Drachenherz

Diese Gang perspektivloser Jugendlicher aus dem fiktiven Städtchen Deutschhagen könnte uns auch draußen vor der Tür irgendwo in Neukölln begegnen, einem Bezirk mitten im Umbruch, weg vom Schmuddel-Image des Problembezirks, hin zum Gentrifizierungs-Hotspot, in dem junge Hipster aus aller Welt zusammenkommen.

Freitag nach eins wissen die Jungs um Günni (Florian Heinke) nichts mit sich anzufangen und auch nicht wohin mit ihrer überschüssigen Energie: Der junge Tunesier Nasir (Tristan Giovanoli), den sie als „Abi-Ali“ verspotten und dem sie sich weit unterlegen fühlen, da er das Gymnasium besucht, ist das perfekte Opfer zum Geld-Abziehen.

Der Minderwertigkeitskomplex der Gang wird noch dadurch geschürt, dass plötzlich der blonde Modellathlet Fred auftaucht, der Jenny (Nicola Kripylo), der Schwester des Gangleaders, den Kopf verdreht und die anderen Jungs mit seinem sehr definierten Sixpack neidisch macht. Dieser Jung-Siegfried wird von Denis Riffel mit Irokesenschnitt verkörpert, dem man seine Trainingseinheiten als ehemaliger Taekwondo-Kämpfer deutlich ansieht.

Aber auch das restliche Ensemble dieses starken UdK-Jahrgangs muss sich nicht verstecken, weder athletisch noch tänzerisch. Das große Plus von „Drachenherz“ ist seine testosterondampfende, überschießende Energie. Es ist eine Freude, dem talentierten Nachwuchs dabei zuzuschauen, wie sie sich in Breakdance- und Hiphop-Choreographien austoben, die sie mit ihrem Professor Peter Lund und Neva Howard einstudieren. Es macht ihnen sichtlich Spaß, sich in ihre Rollen zu werfen, und diese Freude am Spiel überträgt sich auch aufs Publikum.

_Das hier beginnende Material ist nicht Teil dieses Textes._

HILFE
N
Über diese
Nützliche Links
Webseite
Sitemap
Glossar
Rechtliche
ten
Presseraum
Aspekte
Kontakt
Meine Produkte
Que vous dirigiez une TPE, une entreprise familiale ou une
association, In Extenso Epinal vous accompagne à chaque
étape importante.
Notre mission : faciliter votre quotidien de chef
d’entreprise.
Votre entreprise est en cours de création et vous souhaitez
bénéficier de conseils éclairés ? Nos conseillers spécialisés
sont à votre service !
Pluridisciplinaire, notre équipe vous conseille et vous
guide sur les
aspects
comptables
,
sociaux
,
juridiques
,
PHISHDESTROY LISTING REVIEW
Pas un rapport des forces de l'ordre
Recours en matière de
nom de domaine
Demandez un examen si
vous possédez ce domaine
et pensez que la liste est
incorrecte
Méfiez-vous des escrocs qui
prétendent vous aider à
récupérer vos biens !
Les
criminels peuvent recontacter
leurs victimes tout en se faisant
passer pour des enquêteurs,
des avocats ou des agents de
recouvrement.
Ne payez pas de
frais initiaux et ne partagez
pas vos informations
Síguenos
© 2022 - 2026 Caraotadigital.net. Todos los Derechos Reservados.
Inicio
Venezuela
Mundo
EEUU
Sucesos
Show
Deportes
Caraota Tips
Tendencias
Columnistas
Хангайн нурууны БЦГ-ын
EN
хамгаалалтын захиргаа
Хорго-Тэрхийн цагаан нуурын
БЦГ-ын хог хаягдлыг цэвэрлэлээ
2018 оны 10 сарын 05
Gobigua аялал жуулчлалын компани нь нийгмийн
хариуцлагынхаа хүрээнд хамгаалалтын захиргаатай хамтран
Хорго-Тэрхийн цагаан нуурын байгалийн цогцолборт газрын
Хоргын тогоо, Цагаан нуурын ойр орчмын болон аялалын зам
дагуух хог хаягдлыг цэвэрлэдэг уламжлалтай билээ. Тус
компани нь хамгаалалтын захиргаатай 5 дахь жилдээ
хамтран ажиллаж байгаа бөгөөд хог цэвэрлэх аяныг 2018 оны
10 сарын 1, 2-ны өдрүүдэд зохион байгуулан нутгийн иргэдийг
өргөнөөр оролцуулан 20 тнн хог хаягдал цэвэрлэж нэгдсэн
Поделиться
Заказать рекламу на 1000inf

Der Abend lebt vom Zusammenspiel ganz unterschiedlicher Charaktere: Als Gegenpol zum Kraftsportler Fred tritt „Brüning“ (Florentine Beyer) auf, die sich als einzige Frau in der Männer-Clique durchbeißen muss und die Jungs zum Schwanzvergleich antreten lässt. „Baktus“ und „Tropi“ (Karim Plett und Timo Stacey) sorgen mit ihrem komischen Talent in dieser sehr freien Bearbeitung der Nibelungensaga für die lustigen Momente.

Für die Neuköllner Oper sind die jährlichen Neuproduktionen, die Peter Lund jeweils mit dem 3. Studienjahr der UdK einstudiert, eine feste Tradition. Diesmal kam das Theater Chemnitz als Kooperationspartner hinzu. Dort hatte „Drachenherz“ schon im März Premiere.

Die Performance der jungen Energiebündel ist in „Drachenherz“ sehr gelungen. Der Plot, den Lund nach den Nibelungen rund um die Themen Freundschaft, Verrat und Fremdenhass gegen Woda (Ngako Keuni) schrieb, ist diesmal nicht so stringent wie seine Vorgänger-Arbeiten. „Kopfkino“ oder „Welcome to Hell“ waren inhaltlich fokussierter, „Drachenherz“ wirkt dagegen überfrachteter und an einigen Stellen so, als ob Peter Lund unbedingt noch weitere Motivstränge in den zweieinhalbstündigen Abend unterbringen wollte.

Der weniger stringente rote Faden ließ den Schauspieler*innen diesmal größere Freiräume, ihr Können in Soli, tollen Gruppen-Tanzszenen und einer sehr präzise einstudierten Chornummer vor der Pause zu zeigen. Trotz der inhaltlichen Schwächen ist „Drachenherz“ ein unterhaltsamer Abend mit „Agilität, Körperpower und Bums“, wie Kulturradio so treffend zusammenfasste.